Sophie had finished the wine in her glass. Sophie felt her swollen lip throb with heat. Inside her clothes, the spider's-bite rash pulsed and flamed.

He will touch me now. Now, it will happen.

Beneath the table the fat panting dog, that had been clambering about their feet through the meal, gave a sigh like a grunt and fell asleep.

Kolk poured the remainder of the wine into their glasses. He'd eaten twice as much as Sophie had eaten, and drunk even more. His skin exuded a ruddy heat, like the heat of Sophie's swollen lip. She found that she'd been looking at the disfigured flesh of his jaw, the exposed teeth, without feeling repelled. Suddenly she wanted very badly to touch Kolk's jaw—the soft melted-away scar tissue.

Kolk stiffened as if sensing Sophie's thoughts.

The yearning between them. Like molten wax, dripping and shapeless.

Gently Sophie said, “Your—injury. It was an accident—?”

Kolk shrugged. Kolk's face was flushed still, stiff.

Sophie said, uncertainly: “We'd heard about it—an accident. An explosion. We'd heard that you had been—killed.”

Kolk laughed. Possibly, Sophie had taken him by surprise.

“It was good, ‘believed dead.' Nobody follows you there.”

Kolk lurched from the table to fetch a bottle of whiskey—Canadian Club. Without asking Sophie if she wanted any he poured the amber liquid into their emptied wineglasses. Not what Sophie's fastidious husband would have done, this was an act of barbarism. Sophie laughed, and tasted the liquid. So strong! Sophie was not a drinker of whiskey, Scotch or gin; she was not a drinker at all; a single, small glass of wine was her limit.

In the shifting firelight Kolk's ravaged face looked like the face of a devil reflecting flames. Sophie thought
This is what the surviving spouse deserves. A demon missing half his face.

She wondered what it would be like to be kissed by a demon missing half his face. The teeth!—if only the teeth would not touch her.

Kolk drank, and Sophie drank. Kolk began to speak in a confiding manner. Sophie was curious, and moved. Sophie was eager to hear of Kolk's life, that had been hidden from her. With an air of aggrieved irony Kolk spoke of the “accident”—the “explosion”—except there are “no accidents” in the universe. He spoke of the “logic” of history. Or was it the “illogic” of history—what has happened once, cannot happen again in quite that way. Yet, it cannot happen again in any way that is very different. Kolk spoke of the “great vision” of the 1960s and of the “betrayal of the vision”—the “revolution”—by its most fervent believers. He spoke of having sacrificed a “personal life” for—what?—so many years after the wreckage, it wasn't clear what.

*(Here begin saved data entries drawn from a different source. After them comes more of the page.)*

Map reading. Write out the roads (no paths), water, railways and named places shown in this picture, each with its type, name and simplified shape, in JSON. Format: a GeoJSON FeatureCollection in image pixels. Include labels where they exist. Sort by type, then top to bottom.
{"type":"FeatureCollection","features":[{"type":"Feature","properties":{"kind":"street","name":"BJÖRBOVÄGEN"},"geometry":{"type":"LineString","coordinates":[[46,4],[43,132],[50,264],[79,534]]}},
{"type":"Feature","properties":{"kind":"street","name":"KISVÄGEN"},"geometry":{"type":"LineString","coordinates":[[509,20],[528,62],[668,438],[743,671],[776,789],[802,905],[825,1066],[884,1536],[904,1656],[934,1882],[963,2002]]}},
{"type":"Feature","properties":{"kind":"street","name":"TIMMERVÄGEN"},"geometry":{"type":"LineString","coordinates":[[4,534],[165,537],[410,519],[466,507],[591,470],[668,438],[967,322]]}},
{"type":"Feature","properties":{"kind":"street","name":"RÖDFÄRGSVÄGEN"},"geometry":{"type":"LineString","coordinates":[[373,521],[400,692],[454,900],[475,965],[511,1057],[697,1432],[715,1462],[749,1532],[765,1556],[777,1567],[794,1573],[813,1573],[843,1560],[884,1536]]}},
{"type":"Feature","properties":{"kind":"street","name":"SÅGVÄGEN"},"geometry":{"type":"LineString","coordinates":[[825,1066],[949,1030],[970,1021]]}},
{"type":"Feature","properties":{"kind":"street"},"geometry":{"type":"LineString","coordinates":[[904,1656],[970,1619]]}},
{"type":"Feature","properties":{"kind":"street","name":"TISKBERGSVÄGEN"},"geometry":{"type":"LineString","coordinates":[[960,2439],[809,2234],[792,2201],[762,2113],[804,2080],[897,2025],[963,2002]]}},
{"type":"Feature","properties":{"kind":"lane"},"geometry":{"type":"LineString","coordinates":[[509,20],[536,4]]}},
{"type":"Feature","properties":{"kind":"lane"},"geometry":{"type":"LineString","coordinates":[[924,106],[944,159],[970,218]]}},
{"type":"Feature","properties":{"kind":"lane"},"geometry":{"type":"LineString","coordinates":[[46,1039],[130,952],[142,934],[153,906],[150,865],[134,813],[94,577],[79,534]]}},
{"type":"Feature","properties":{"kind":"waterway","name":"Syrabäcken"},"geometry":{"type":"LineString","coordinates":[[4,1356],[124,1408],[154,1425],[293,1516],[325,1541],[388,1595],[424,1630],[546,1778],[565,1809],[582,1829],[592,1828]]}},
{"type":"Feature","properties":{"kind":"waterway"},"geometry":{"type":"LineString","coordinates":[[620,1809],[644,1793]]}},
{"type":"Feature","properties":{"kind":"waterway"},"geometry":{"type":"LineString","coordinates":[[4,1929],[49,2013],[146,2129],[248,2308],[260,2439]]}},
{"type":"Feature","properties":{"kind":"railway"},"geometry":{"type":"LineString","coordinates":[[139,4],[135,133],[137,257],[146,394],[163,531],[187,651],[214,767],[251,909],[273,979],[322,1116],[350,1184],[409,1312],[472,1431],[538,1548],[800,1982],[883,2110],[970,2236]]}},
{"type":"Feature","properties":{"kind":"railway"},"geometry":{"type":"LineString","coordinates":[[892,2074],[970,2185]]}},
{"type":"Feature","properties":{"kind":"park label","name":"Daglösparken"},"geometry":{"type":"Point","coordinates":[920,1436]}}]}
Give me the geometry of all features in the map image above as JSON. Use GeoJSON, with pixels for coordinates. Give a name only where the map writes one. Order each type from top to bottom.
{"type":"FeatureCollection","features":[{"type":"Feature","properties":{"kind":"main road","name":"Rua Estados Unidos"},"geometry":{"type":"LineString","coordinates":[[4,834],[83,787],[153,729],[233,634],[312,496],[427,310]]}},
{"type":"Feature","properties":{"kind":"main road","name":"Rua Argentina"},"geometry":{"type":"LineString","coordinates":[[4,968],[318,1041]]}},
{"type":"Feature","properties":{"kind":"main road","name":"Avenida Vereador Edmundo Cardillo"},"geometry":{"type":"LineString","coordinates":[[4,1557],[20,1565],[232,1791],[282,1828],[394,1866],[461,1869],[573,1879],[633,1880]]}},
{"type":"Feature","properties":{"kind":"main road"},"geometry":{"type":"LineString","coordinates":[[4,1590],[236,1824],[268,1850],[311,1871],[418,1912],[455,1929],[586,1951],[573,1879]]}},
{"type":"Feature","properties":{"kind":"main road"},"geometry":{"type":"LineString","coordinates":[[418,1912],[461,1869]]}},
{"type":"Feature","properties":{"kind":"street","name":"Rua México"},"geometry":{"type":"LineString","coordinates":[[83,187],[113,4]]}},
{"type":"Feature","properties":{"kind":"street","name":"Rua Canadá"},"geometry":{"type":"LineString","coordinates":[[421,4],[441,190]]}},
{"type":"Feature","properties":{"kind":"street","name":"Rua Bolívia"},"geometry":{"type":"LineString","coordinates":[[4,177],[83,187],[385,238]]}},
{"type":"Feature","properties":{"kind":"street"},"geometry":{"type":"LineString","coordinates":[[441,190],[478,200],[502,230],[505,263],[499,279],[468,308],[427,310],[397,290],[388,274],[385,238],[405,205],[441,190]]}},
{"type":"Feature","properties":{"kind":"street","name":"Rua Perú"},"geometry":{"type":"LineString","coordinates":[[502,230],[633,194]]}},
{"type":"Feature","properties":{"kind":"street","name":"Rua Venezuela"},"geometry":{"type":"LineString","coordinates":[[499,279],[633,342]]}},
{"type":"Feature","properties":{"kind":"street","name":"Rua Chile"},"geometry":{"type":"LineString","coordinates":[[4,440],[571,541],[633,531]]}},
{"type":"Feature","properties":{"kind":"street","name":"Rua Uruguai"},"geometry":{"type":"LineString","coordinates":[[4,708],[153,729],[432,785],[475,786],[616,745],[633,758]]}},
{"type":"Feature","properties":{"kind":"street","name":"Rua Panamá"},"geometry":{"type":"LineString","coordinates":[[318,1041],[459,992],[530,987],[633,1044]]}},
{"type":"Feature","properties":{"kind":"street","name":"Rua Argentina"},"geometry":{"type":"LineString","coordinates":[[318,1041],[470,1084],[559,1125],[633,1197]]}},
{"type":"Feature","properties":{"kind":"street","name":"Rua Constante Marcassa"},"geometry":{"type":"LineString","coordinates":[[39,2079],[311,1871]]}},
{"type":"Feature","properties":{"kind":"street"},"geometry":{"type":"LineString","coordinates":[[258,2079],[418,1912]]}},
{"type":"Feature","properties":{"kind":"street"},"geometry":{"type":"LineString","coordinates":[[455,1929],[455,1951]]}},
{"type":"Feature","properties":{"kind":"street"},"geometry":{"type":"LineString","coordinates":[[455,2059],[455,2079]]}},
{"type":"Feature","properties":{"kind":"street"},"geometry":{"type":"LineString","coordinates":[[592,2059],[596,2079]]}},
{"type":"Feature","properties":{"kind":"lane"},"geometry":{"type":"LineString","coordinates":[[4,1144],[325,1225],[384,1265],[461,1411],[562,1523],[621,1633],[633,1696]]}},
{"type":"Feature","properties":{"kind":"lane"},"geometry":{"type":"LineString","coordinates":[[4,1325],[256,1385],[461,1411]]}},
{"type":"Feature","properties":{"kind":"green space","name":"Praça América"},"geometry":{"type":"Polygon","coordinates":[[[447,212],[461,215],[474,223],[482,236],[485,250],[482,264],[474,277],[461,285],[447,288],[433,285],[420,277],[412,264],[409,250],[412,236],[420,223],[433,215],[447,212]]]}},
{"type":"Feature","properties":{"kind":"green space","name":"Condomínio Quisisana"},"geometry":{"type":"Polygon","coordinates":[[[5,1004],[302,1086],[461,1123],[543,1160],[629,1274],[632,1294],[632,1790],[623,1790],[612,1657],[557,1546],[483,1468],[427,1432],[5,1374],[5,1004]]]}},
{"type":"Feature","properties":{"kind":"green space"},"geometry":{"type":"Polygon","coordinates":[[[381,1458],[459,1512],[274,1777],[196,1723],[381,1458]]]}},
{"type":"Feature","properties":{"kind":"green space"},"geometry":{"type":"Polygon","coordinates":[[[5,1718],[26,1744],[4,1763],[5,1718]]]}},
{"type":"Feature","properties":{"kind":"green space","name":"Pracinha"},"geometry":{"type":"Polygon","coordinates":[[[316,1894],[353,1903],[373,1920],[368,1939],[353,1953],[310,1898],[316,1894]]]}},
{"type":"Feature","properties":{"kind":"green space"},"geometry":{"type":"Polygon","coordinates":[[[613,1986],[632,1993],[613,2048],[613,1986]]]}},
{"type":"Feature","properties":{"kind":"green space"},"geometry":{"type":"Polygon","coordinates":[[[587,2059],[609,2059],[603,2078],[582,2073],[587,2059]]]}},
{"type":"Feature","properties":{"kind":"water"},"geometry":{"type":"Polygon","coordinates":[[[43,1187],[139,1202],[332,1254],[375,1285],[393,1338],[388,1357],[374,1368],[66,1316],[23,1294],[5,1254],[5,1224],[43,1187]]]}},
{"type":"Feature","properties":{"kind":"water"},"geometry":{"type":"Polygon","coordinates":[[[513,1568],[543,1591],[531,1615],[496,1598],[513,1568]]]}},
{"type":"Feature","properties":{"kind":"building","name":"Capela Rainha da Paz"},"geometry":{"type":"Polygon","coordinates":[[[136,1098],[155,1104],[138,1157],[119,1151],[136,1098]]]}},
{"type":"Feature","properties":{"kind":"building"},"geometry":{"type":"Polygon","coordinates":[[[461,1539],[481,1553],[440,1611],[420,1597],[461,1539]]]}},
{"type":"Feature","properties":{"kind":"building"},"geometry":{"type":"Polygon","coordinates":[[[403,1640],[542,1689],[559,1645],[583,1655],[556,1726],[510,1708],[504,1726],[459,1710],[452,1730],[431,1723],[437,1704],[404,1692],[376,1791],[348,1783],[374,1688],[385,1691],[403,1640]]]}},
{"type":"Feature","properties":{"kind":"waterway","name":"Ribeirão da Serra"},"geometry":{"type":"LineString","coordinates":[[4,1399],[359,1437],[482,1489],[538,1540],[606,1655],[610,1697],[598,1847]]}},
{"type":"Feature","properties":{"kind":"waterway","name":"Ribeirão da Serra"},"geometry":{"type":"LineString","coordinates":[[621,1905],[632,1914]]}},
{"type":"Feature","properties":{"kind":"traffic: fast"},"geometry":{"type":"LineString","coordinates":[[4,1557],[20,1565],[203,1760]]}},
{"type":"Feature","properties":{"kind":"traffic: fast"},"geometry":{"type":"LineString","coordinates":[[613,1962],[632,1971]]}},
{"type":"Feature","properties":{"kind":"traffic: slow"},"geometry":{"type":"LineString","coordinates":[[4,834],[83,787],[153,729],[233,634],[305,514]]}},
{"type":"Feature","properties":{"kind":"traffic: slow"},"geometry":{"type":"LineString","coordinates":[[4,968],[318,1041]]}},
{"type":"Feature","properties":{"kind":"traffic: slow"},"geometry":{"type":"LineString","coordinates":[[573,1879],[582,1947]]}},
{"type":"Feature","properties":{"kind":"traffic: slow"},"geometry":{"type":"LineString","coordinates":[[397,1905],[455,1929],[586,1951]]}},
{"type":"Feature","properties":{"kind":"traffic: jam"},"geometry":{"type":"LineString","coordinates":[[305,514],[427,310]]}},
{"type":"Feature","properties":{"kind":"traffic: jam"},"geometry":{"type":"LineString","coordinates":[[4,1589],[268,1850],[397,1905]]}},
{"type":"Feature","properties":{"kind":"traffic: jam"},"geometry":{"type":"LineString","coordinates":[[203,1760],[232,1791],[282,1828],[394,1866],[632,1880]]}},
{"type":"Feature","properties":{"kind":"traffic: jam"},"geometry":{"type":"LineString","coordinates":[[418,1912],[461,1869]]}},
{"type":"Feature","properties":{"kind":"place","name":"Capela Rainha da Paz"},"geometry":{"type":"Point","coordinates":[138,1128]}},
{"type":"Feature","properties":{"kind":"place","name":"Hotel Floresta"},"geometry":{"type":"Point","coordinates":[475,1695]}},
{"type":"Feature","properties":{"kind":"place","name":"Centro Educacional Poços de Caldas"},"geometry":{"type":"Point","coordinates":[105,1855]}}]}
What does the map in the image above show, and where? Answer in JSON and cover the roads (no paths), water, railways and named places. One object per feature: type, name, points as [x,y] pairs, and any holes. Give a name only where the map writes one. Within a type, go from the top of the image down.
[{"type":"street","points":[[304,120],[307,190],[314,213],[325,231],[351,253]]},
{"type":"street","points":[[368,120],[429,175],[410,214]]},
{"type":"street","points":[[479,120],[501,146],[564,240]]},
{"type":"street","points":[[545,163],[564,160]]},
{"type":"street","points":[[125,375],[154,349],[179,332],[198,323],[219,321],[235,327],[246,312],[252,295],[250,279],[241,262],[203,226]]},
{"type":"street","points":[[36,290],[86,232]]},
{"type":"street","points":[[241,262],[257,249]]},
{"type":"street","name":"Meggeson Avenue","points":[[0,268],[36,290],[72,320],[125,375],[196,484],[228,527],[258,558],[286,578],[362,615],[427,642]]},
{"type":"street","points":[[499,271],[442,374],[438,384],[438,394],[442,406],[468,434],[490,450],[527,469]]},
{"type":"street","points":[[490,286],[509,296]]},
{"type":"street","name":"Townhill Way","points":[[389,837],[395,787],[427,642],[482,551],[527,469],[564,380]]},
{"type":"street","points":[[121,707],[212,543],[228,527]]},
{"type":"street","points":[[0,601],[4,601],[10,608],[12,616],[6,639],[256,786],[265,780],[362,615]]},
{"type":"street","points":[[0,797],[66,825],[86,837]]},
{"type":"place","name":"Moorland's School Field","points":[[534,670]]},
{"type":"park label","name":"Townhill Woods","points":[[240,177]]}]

Sophie said, “But I had a personal life. And that, too, is gone.”

Kolk was leaning on his elbows, on the table. His forearms were dense with muscle, covered in wiry black hairs like an animal's pelt. Yet his beard was a bristly steel-color, and the short tough quills on his scalp had no color at all. The young Jeremiah was trapped inside the older man, only his eyes were untouched, baffled and wary.